Munster Fermier (Week 3)

 

Munster Fermier c

Cheese: Munster Fermier

Producer: Ferme Schott & Ferme du Lameysberg

Where: Breitenbach, Alsace, France

The real Munster, cheese experts will tell you, has nothing to do with the cheese that is sold as such in the US, or the version that is linked to the eponymous city in Germany. Munster is a small town in the Vosges Mountains of Alsace, Northwestern France, close to Basel, and during a visit to our Basel office it seemed like a great idea to venture out into the countryside to find a Munster Fermier, buy it directly from a cheese farmer and say hi to the cows, the Vosgesiennes, a breed that is specific to the area (but Munster doesn’t necessarily need to come from milk of these cows). The mottled white & black animals apparently don’t mind the sometimes inclement mountain weather of the high pastures.

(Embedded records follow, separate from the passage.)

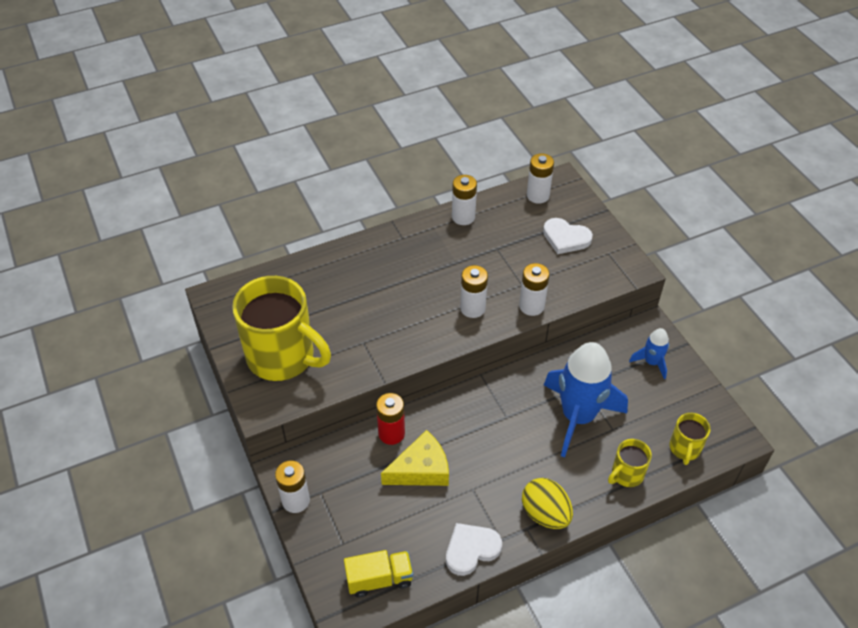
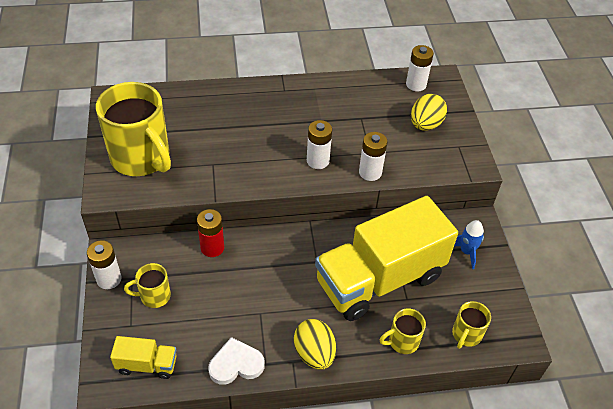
camera: 15 degrees right, 0 degrees up
(353, 504) = (154, 296): none -> yellow mug
(421, 469) = (223, 284): yellow cheese -> none
(463, 217) = (343, 86): white battery -> none
(565, 238) = (425, 125): white heart -> yellow egg
(578, 416) = (379, 279): blue rocket -> yellow truck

In winter they are brought down to the farm and I guess purists would stay away from the cheese made from winter milk: the cows eat hay, not that nice mix of grass, herbs and wildflowers that grow in the meadows of the Vosges.

Murbach Abbey Winter c
Transept of the abbey of Murbach, Alsace

 

View on Stosswihr c
View on Stosswihr

The plan seemed simply enough, and I took a colleague along for the ride. There is a cheese museum of sorts in a town close to Munster and farms that sell cheese are clearly mapped on a website that provides lots of information about Alsace’s most famous cheese. Alas, the cheese museum was closed for winter (the website didn’t spill those beans) and one of the obvious candidate farms was closed for lunch. When we came back after lunch, there was a handwritten sign on the door that said “Out on an errand, back in 20”. 20 minutes came and went and poor Molly must have regretted that she joined what tuned out to be a mad quest for fromage fermier.

Ferme du Versant du Soleil Alsace c
The cheese is there, but nobody’s home. At La Ferme du Versant du Soleil in Hohrod

In the end, we got our Munsters in Colmar, a very charming little town not far from the Rhine. It’s a major tourist draw in southern Alsace, and it was the home of Frédéric Auguste Bartholdi, the man who sculpted some nice fountains and other statuary. Oh yah, and that lady that stands in New York Harbor, welcoming the poor, tired, huddled masses….

Munsters are stinky, there’s no 2 ways about it. Really stinky. We came home to the hotel in Basel and ate our cheese with some dried Bündnerfleisch and drank a vendanges tardives Gewürztraminer with it. The Munster from Hubert Schott was still young, and as such the flavor was surprisingly mild. You would expect such a stinky cheese to be quite a mouthful. The Munster from the Ferme du Lameysberg was riper and here, the flavor was more robust. All in all worth the quest (we never did see any Vosgesiennes) but for January, the top ranking still goes to the Rush Creek Reserve.